%%

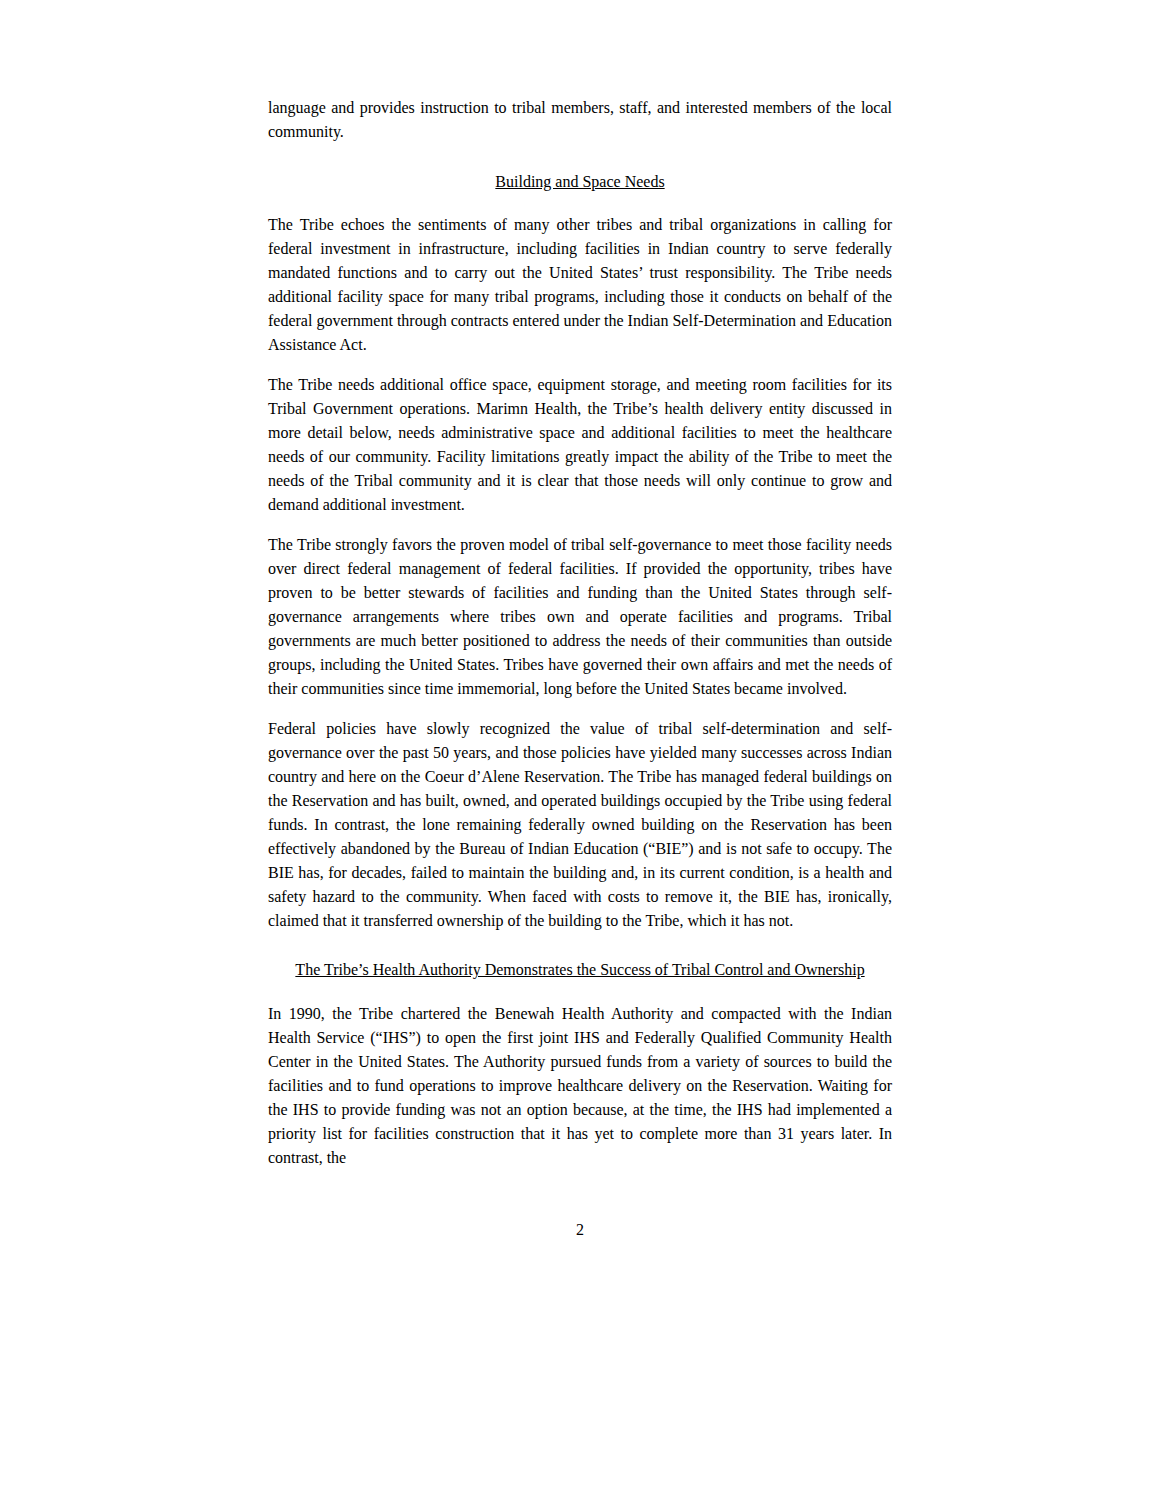language and provides instruction to tribal members, staff, and interested members of the local community.
Building and Space Needs
The Tribe echoes the sentiments of many other tribes and tribal organizations in calling for federal investment in infrastructure, including facilities in Indian country to serve federally mandated functions and to carry out the United States’ trust responsibility. The Tribe needs additional facility space for many tribal programs, including those it conducts on behalf of the federal government through contracts entered under the Indian Self-Determination and Education Assistance Act.
The Tribe needs additional office space, equipment storage, and meeting room facilities for its Tribal Government operations. Marimn Health, the Tribe’s health delivery entity discussed in more detail below, needs administrative space and additional facilities to meet the healthcare needs of our community. Facility limitations greatly impact the ability of the Tribe to meet the needs of the Tribal community and it is clear that those needs will only continue to grow and demand additional investment.
The Tribe strongly favors the proven model of tribal self-governance to meet those facility needs over direct federal management of federal facilities. If provided the opportunity, tribes have proven to be better stewards of facilities and funding than the United States through self-governance arrangements where tribes own and operate facilities and programs. Tribal governments are much better positioned to address the needs of their communities than outside groups, including the United States. Tribes have governed their own affairs and met the needs of their communities since time immemorial, long before the United States became involved.
Federal policies have slowly recognized the value of tribal self-determination and self-governance over the past 50 years, and those policies have yielded many successes across Indian country and here on the Coeur d’Alene Reservation. The Tribe has managed federal buildings on the Reservation and has built, owned, and operated buildings occupied by the Tribe using federal funds. In contrast, the lone remaining federally owned building on the Reservation has been effectively abandoned by the Bureau of Indian Education (“BIE”) and is not safe to occupy. The BIE has, for decades, failed to maintain the building and, in its current condition, is a health and safety hazard to the community. When faced with costs to remove it, the BIE has, ironically, claimed that it transferred ownership of the building to the Tribe, which it has not.
The Tribe’s Health Authority Demonstrates the Success of Tribal Control and Ownership
In 1990, the Tribe chartered the Benewah Health Authority and compacted with the Indian Health Service (“IHS”) to open the first joint IHS and Federally Qualified Community Health Center in the United States. The Authority pursued funds from a variety of sources to build the facilities and to fund operations to improve healthcare delivery on the Reservation. Waiting for the IHS to provide funding was not an option because, at the time, the IHS had implemented a priority list for facilities construction that it has yet to complete more than 31 years later. In contrast, the
2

%%

Type the listing out again word for word, passing over each picture.

language and provides instruction to tribal members, staff, and interested members of the local community.
Building and Space Needs
The Tribe echoes the sentiments of many other tribes and tribal organizations in calling for federal investment in infrastructure, including facilities in Indian country to serve federally mandated functions and to carry out the United States’ trust responsibility. The Tribe needs additional facility space for many tribal programs, including those it conducts on behalf of the federal government through contracts entered under the Indian Self-Determination and Education Assistance Act.
The Tribe needs additional office space, equipment storage, and meeting room facilities for its Tribal Government operations. Marimn Health, the Tribe’s health delivery entity discussed in more detail below, needs administrative space and additional facilities to meet the healthcare needs of our community. Facility limitations greatly impact the ability of the Tribe to meet the needs of the Tribal community and it is clear that those needs will only continue to grow and demand additional investment.
The Tribe strongly favors the proven model of tribal self-governance to meet those facility needs over direct federal management of federal facilities. If provided the opportunity, tribes have proven to be better stewards of facilities and funding than the United States through self-governance arrangements where tribes own and operate facilities and programs. Tribal governments are much better positioned to address the needs of their communities than outside groups, including the United States. Tribes have governed their own affairs and met the needs of their communities since time immemorial, long before the United States became involved.
Federal policies have slowly recognized the value of tribal self-determination and self-governance over the past 50 years, and those policies have yielded many successes across Indian country and here on the Coeur d’Alene Reservation. The Tribe has managed federal buildings on the Reservation and has built, owned, and operated buildings occupied by the Tribe using federal funds. In contrast, the lone remaining federally owned building on the Reservation has been effectively abandoned by the Bureau of Indian Education (“BIE”) and is not safe to occupy. The BIE has, for decades, failed to maintain the building and, in its current condition, is a health and safety hazard to the community. When faced with costs to remove it, the BIE has, ironically, claimed that it transferred ownership of the building to the Tribe, which it has not.
The Tribe’s Health Authority Demonstrates the Success of Tribal Control and Ownership
In 1990, the Tribe chartered the Benewah Health Authority and compacted with the Indian Health Service (“IHS”) to open the first joint IHS and Federally Qualified Community Health Center in the United States. The Authority pursued funds from a variety of sources to build the facilities and to fund operations to improve healthcare delivery on the Reservation. Waiting for the IHS to provide funding was not an option because, at the time, the IHS had implemented a priority list for facilities construction that it has yet to complete more than 31 years later. In contrast, the
2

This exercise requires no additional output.